* Aim of the task: Pull every line holding the word "Millennium" out of the data and copy it.

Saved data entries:

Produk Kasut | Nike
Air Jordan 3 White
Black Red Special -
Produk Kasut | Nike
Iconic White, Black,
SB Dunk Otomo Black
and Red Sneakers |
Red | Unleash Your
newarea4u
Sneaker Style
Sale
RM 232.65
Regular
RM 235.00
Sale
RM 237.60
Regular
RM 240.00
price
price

---

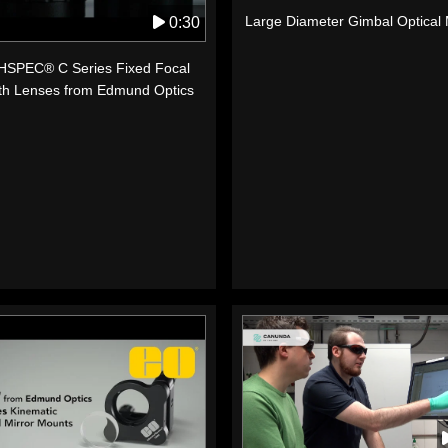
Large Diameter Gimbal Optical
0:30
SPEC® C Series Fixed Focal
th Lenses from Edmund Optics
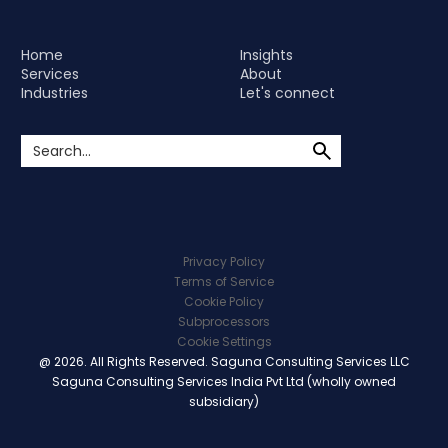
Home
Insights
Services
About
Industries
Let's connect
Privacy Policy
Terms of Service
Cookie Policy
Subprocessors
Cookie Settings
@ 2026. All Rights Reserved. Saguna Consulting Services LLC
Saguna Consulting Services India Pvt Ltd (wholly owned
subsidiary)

...

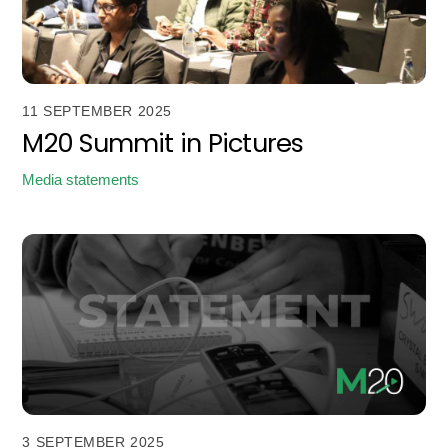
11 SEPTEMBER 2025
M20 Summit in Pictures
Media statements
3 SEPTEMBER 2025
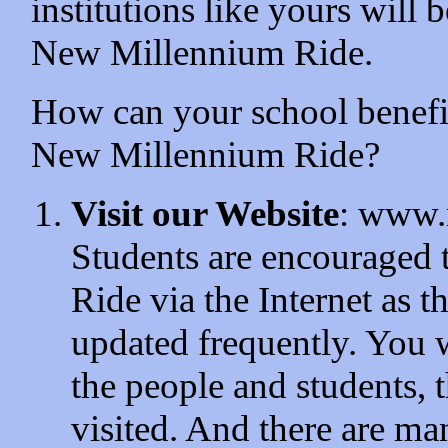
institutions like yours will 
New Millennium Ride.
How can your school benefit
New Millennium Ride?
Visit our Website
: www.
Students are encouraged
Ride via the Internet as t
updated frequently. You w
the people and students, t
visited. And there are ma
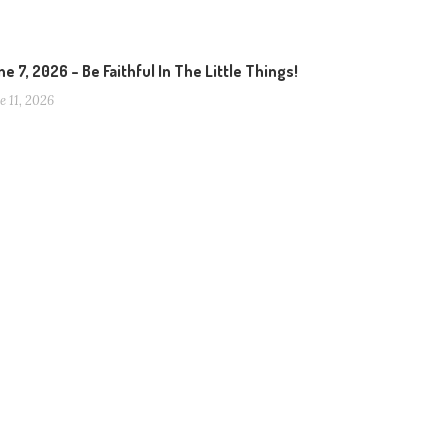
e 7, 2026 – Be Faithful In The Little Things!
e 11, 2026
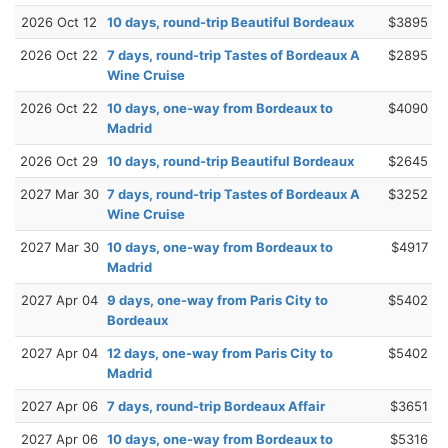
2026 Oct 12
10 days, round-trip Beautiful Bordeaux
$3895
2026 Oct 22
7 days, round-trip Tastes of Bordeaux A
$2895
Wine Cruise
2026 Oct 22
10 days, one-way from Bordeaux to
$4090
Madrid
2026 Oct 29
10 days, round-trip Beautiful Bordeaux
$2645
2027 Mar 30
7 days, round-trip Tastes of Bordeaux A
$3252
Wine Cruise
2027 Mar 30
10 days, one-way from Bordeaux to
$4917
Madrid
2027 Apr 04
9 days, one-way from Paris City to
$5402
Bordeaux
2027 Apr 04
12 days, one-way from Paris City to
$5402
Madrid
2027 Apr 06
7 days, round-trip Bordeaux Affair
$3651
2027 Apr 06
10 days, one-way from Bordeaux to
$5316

* Exercise result:
New Millennium Ride.
New Millennium Ride?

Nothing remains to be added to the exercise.